START Data excerpts

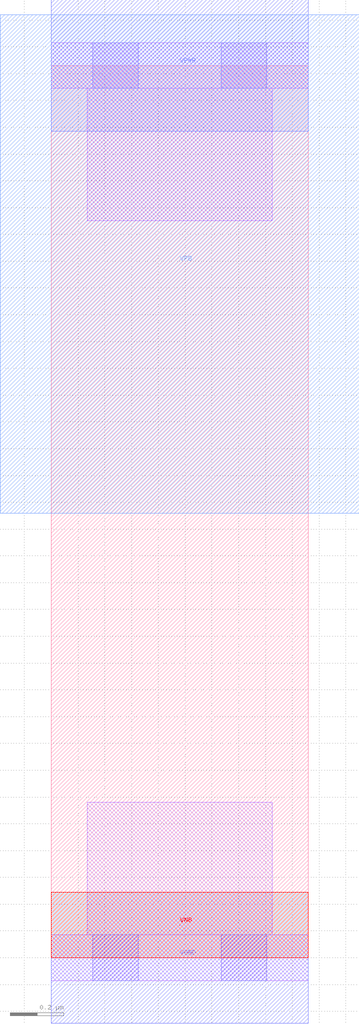
<source format=lef>
# Copyright 2020 The SkyWater PDK Authors
#
# Licensed under the Apache License, Version 2.0 (the "License");
# you may not use this file except in compliance with the License.
# You may obtain a copy of the License at
#
#     https://www.apache.org/licenses/LICENSE-2.0
#
# Unless required by applicable law or agreed to in writing, software
# distributed under the License is distributed on an "AS IS" BASIS,
# WITHOUT WARRANTIES OR CONDITIONS OF ANY KIND, either express or implied.
# See the License for the specific language governing permissions and
# limitations under the License.
#
# SPDX-License-Identifier: Apache-2.0

VERSION 5.7 ;
  NOWIREEXTENSIONATPIN ON ;
  DIVIDERCHAR "/" ;
  BUSBITCHARS "[]" ;
MACRO sky130_fd_sc_hs__fill_diode_2
  CLASS CORE SPACER ;
  FOREIGN sky130_fd_sc_hs__fill_diode_2 ;
  ORIGIN  0.000000  0.000000 ;
  SIZE  0.960000 BY  3.330000 ;
  SYMMETRY X Y ;
  SITE unit ;
  PIN VGND
    DIRECTION INOUT ;
    USE GROUND ;
    PORT
      LAYER met1 ;
        RECT 0.000000 -0.245000 0.960000 0.245000 ;
    END
  END VGND
  PIN VNB
    DIRECTION INOUT ;
    USE GROUND ;
    PORT
      LAYER pwell ;
        RECT 0.000000 0.000000 0.960000 0.245000 ;
    END
  END VNB
  PIN VPB
    DIRECTION INOUT ;
    USE POWER ;
    PORT
      LAYER nwell ;
        RECT -0.190000 1.660000 1.150000 3.520000 ;
    END
  END VPB
  PIN VPWR
    DIRECTION INOUT ;
    USE POWER ;
    PORT
      LAYER met1 ;
        RECT 0.000000 3.085000 0.960000 3.575000 ;
    END
  END VPWR
  OBS
    LAYER li1 ;
      RECT 0.000000 -0.085000 0.960000 0.085000 ;
      RECT 0.000000  3.245000 0.960000 3.415000 ;
      RECT 0.135000  0.085000 0.825000 0.580000 ;
      RECT 0.135000  2.750000 0.825000 3.245000 ;
    LAYER mcon ;
      RECT 0.155000 -0.085000 0.325000 0.085000 ;
      RECT 0.155000  3.245000 0.325000 3.415000 ;
      RECT 0.635000 -0.085000 0.805000 0.085000 ;
      RECT 0.635000  3.245000 0.805000 3.415000 ;
  END
END sky130_fd_sc_hs__fill_diode_2
END LIBRARY

</source>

END Data excerpts

### Task description
Print the entries as they stand, first line through the line holding "FOREIGN sky130_fd_sc_hs__fill_diode_2 ;", with every picture removed.

### Task solution
<source format=lef>
# Copyright 2020 The SkyWater PDK Authors
#
# Licensed under the Apache License, Version 2.0 (the "License");
# you may not use this file except in compliance with the License.
# You may obtain a copy of the License at
#
#     https://www.apache.org/licenses/LICENSE-2.0
#
# Unless required by applicable law or agreed to in writing, software
# distributed under the License is distributed on an "AS IS" BASIS,
# WITHOUT WARRANTIES OR CONDITIONS OF ANY KIND, either express or implied.
# See the License for the specific language governing permissions and
# limitations under the License.
#
# SPDX-License-Identifier: Apache-2.0

VERSION 5.7 ;
  NOWIREEXTENSIONATPIN ON ;
  DIVIDERCHAR "/" ;
  BUSBITCHARS "[]" ;
MACRO sky130_fd_sc_hs__fill_diode_2
  CLASS CORE SPACER ;
  FOREIGN sky130_fd_sc_hs__fill_diode_2 ;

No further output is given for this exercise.